AuthorWorker, Inc., 2011
4 West Burton Place
Chicago, Illinois 60610
This project is a graphic presentation that discusses shoelaces, NCAA basketball, Paris, Oprah, golf carts, street signs, and sex, and their relation to American perceptions regarding land use and transportation. The book uses art and language to discuss the relationships between architecture, urban planning, and consumer culture and how individuals' perceptions reinforce daily practice. Mackey asks the reader to resituate their perceived notions of scale, the environment, transportation, and economics through images coupled with fiercely sharpened ideas, sardonic wit, random facts, and fundamental human values.
Bill Mackey was born in 1969 in Lansing, Michigan.

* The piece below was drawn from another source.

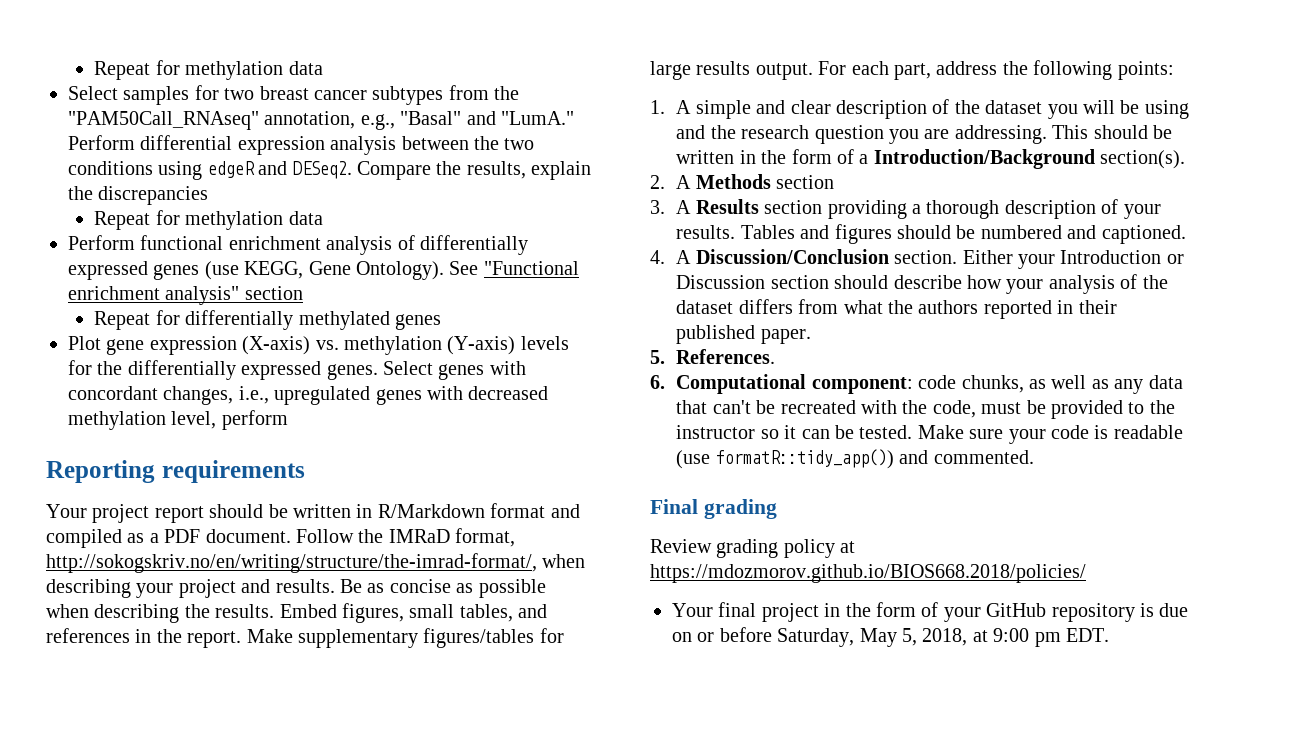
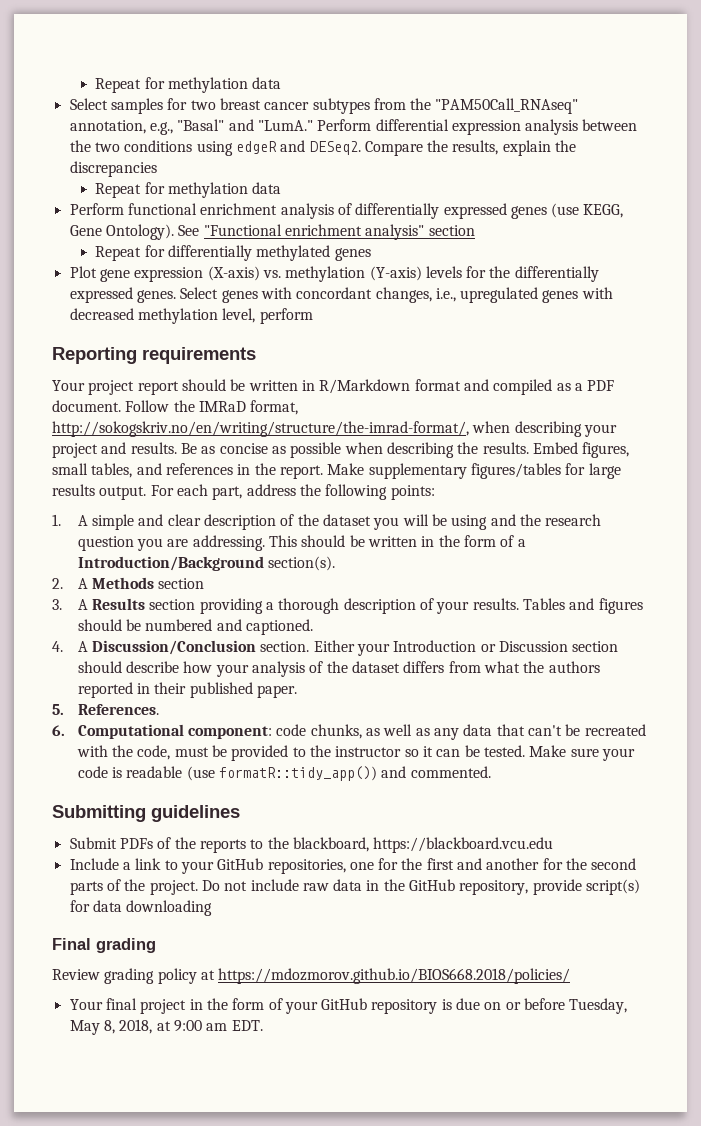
(1034, 457) none -> [52,805,240,822] [69,837,554,853] [69,858,637,874] [69,879,641,895] [69,900,213,916] // Submitting guidelines // Submit PDFs of the reports to the blackboard, https://blackboard.vcu.edu // Include a link to your GitHub repositories, one for the first and another for the second parts of the project. Do not include raw data in the GitHub repository, provide script(s) for data downloading
[777,628,917,647] Saturday, May 5, -> [569,998,628,1014] [69,1020,115,1035] Tuesday, May 8,
[1034,632,1061,647] pm -> [206,1023,228,1031] am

He received degrees from the University of Illinois (BS in architectural studies, 1991) and the University of Arizona (BArch and MArch, 1994) with a primary focus on the social construction of space. In 1995, he created Worker, Inc., with the intention of bridging the social sciences, planning, architecture, and art. In 2007, he formed the Neighborhood Residents Resources Ethnography Studies Unit, a division of Worker, Inc., to understand local physical environments on a scientific level. In 2007, he co-found the design co*op, a group of designers and architects with the expressed mission that the built environment should improve the quality of life for all. Since its inception, the design co*op, has facilitated sessions with the public and school groups addressing issues of density, public space, and public art. He currently lives in Tucson, Arizona practicing architecture and art, producing multiples, mixed-media collage, digital overlay maps, and Public Platforms for Engagement (PPE).